__PASSAGE GIVEN__
* BEGIN *

Providing refugees with access to higher education and thus skilled labour market – for what it’s worth

Assessing the long-term impact of refugee students on the higher education and the business sector

Since 2015, many initiatives and projects have been launched to accommodate refugees with the ability to study, especially in Germany. Implemented by the German Academic Exchange Service (DAAD), the Federal Ministry of Education and Research (BMBF) has since then supported the majority of German universities to prepare more than 10,000 refugees for university studies through measures such as language courses, bridge programmes, and a consultation services infrastructure. Kiron Open Higher Education uses digital solutions to provide refugees with access to quality higher education and supports study interested refugees with their transition to traditional higher education institutions in their regular study programmes.

So far, more than 30 Kiron students and many other refugees all over Germany successfully transferred to higher education institutions. However, what overall impact would this actually have on higher education as well as the business sector? This question is worth being investigated as, according to the Hochschulbildungsreport (Stifterverband 2017), it can be expected that at least 40,000 refugees will take up studies in Germany until 2020.

Assessing the impact of students with refugee backgrounds on higher education institutions

In order to assess the potential impact that refugee students will have during their time at higher education institutions, one cannot draw on existing literature regarding the effect of refugee students on their host higher education institutions. This is because the research community did not in-depth pay close attention to the impact of the integration of refugees into the higher education systems as access to tertiary education among refugees has always been very limited with global numbers stating it is less than 1 percent (University World News 2016). As such, solid research on this topic was not readily obtainable until the huge influx of refugees in Europe in 2015 (Eckhardt et al. 2017).

* END *

__RECORDED DATA__
* BEGIN *

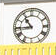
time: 10:44
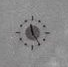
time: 11:24
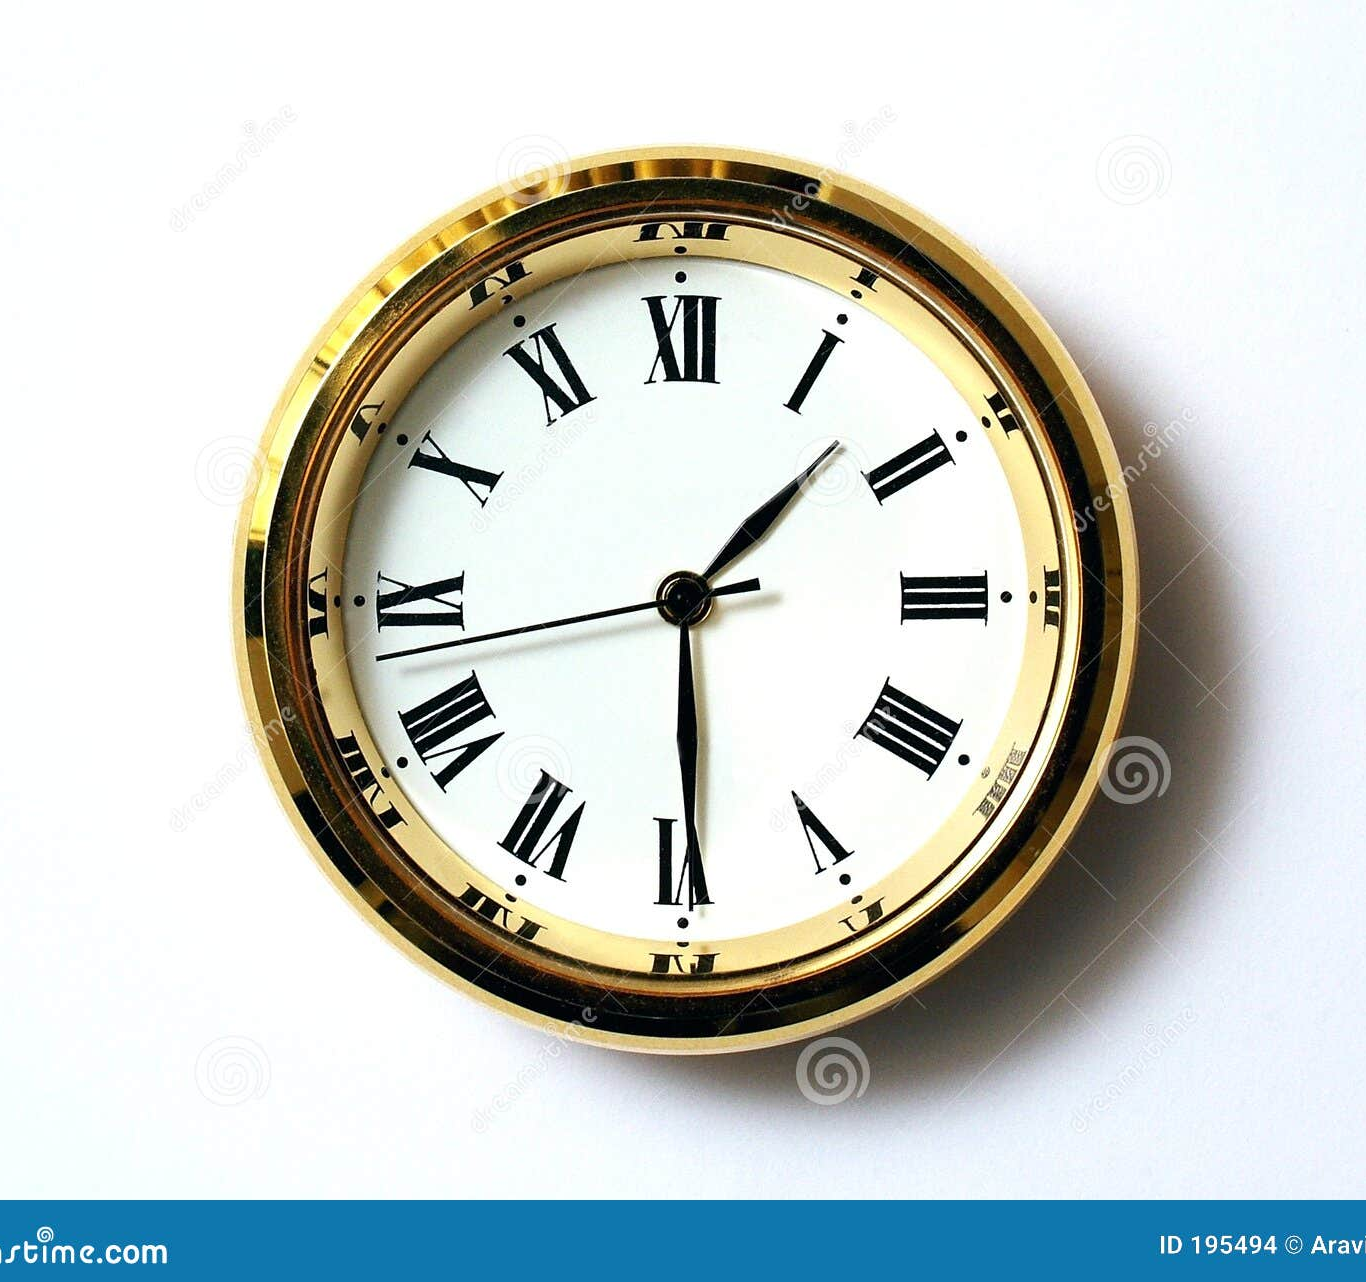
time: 1:29
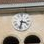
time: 3:32
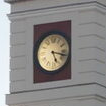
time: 5:17
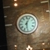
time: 6:03
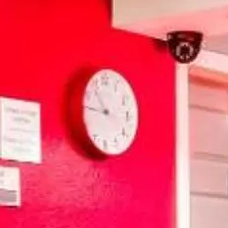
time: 10:45
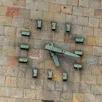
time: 5:16
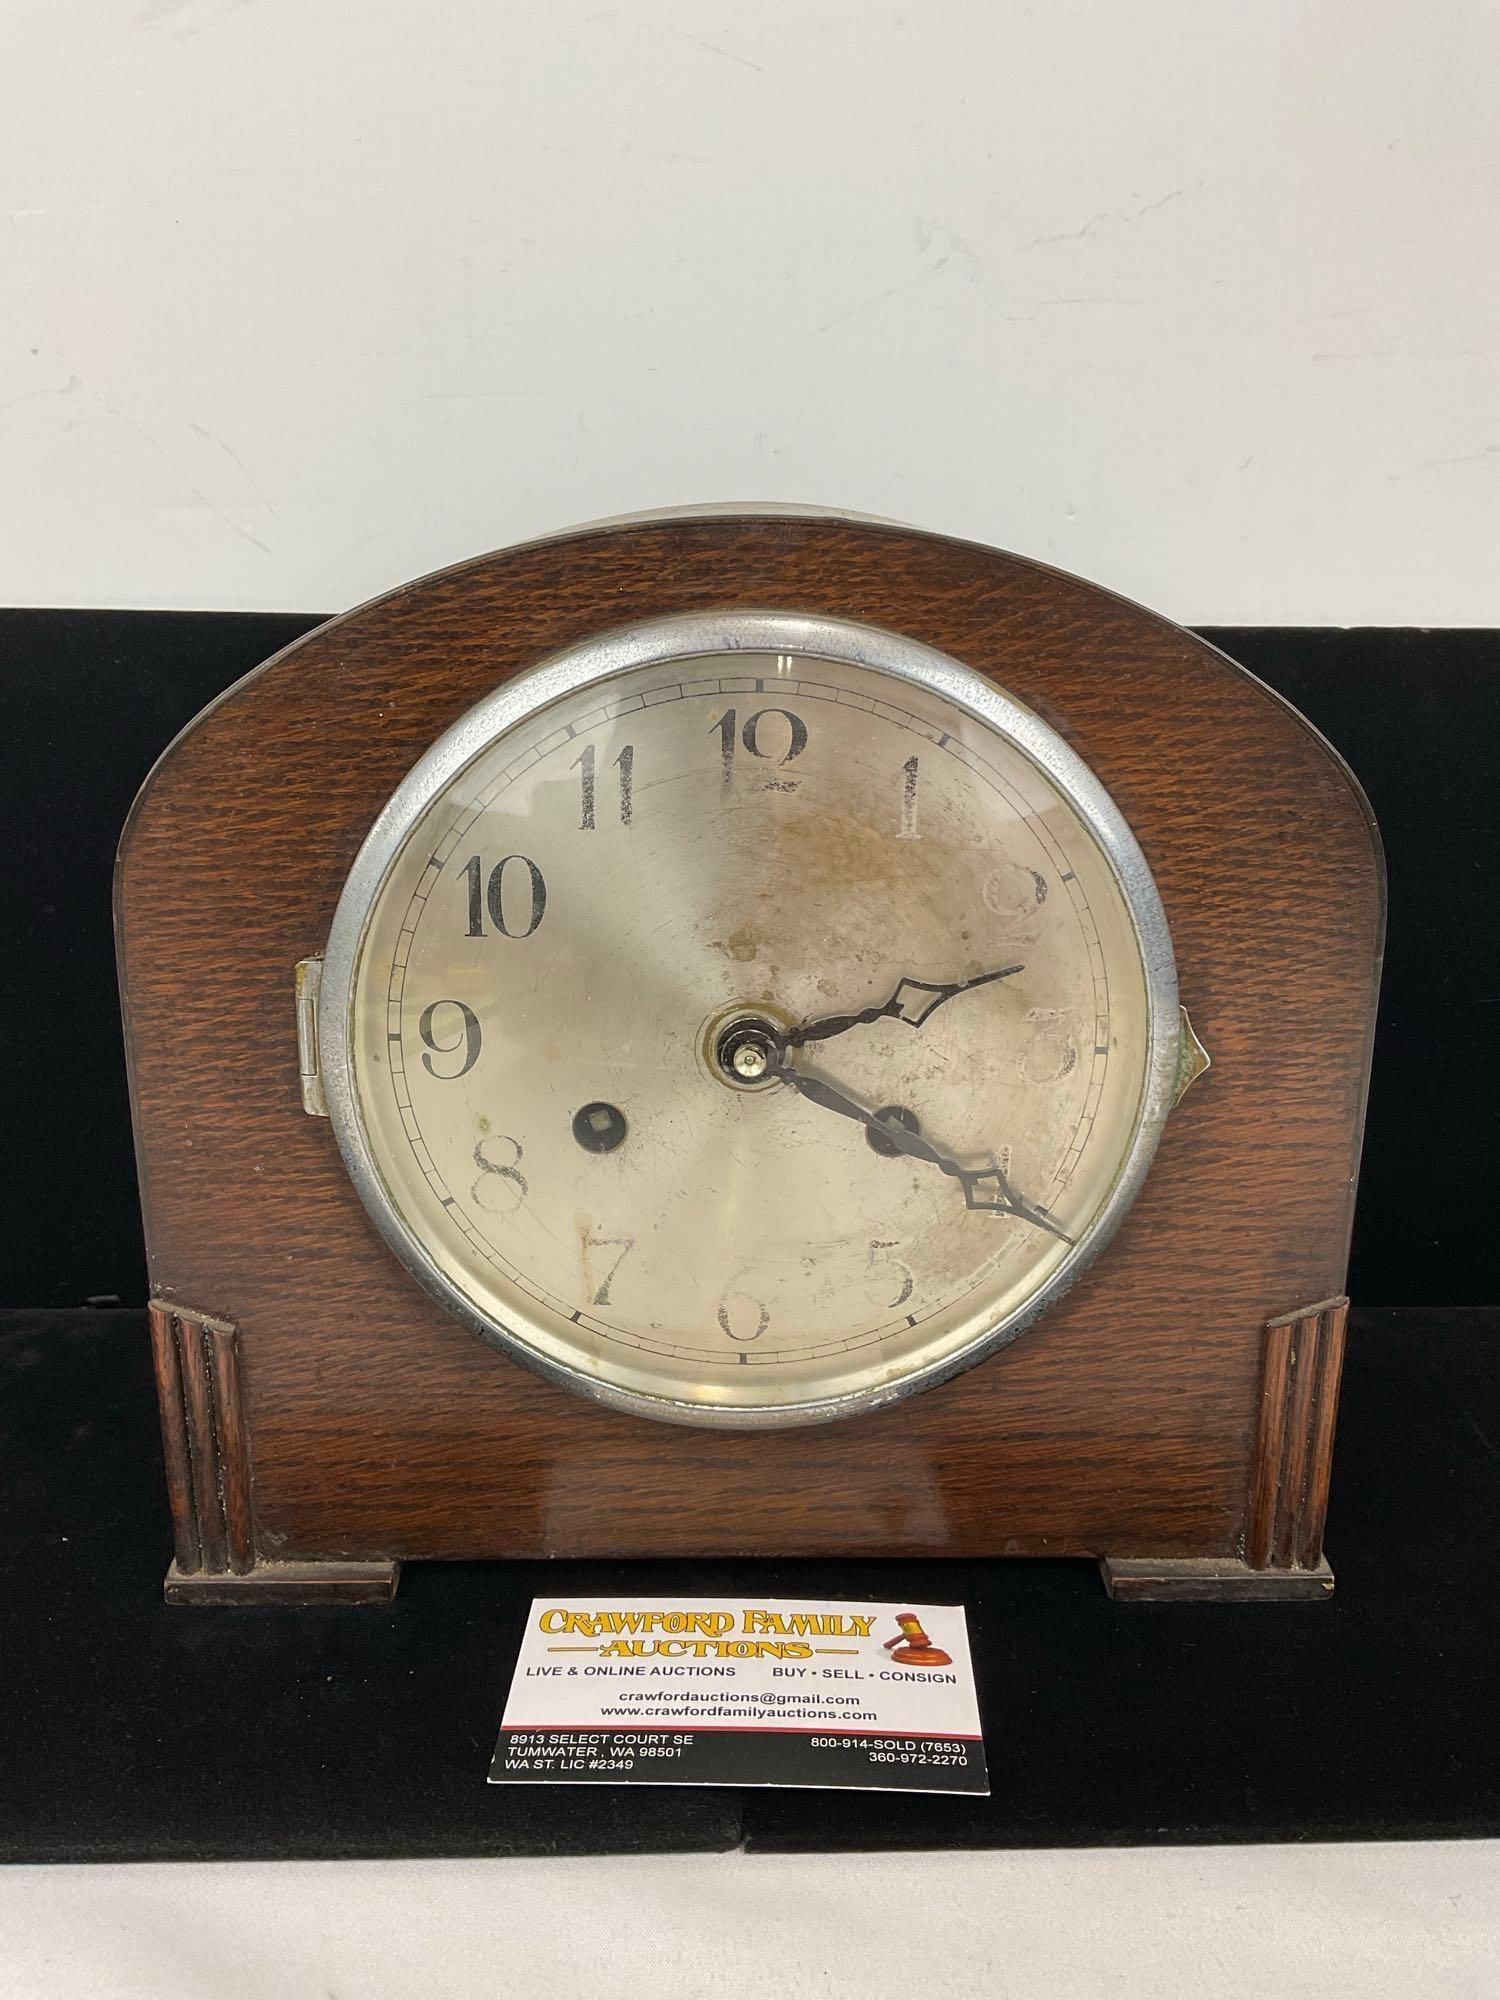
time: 2:19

* END *

__TO BE DONE__
#1 According to the text on refugees in higher education, why can't existing literature be used to assess the impact of refugee students on their host institutions? Answer in one to three sentences.
#2 Continue the text on refugees in higher education from the point where it stops.
None of the material is needed here.

__OUTPUTS BY TASK__
#1 Researchers never paid close attention to how refugees are integrated into higher education, because refugees' access to tertiary education has always been very limited, at less than 1 percent worldwide. As a result, solid research on the topic was not readily available until the large influx of refugees into Europe in 2015.

#2
As the closest point of reference to these phenomenon, higher education institutions around the globe have gained long-standing experience when it comes to the mobility of international students for some time as the international dimension is a key issue in European higher education discourses and practices since the 1990s, mainly triggered by the success story of the ERASMUS programme (Teichler 2009). As a result, we can find numerous studies on the effects of international students on their host institutions, which serves as the closest reference point for the stated research question.

In order to demonstrate the impact of international students – as the closest reference point to refugee students in the literature – on their host academic institution we can differentiate between effects at the institutional level (i.e. structures, processes and strategies) and the individual level (i.e. attitudes, competences and behavior of students and staff). On an institutional level, the presence of international students has led to an expansion of support structures specifically aimed at international students (incoming) as well as for local students and their potential to study abroad (Vossenstein 2008; Reis, Brandenburg and Röwert 2014). Moreover, the integration of international students has motivated many institutions to establish non-curriculum related measures to foster the interaction between international and local students such as peer-mentoring programmes, international student clubs, or intercultural trainings (Ward 2006; Otten 2010; Klabunde 2014).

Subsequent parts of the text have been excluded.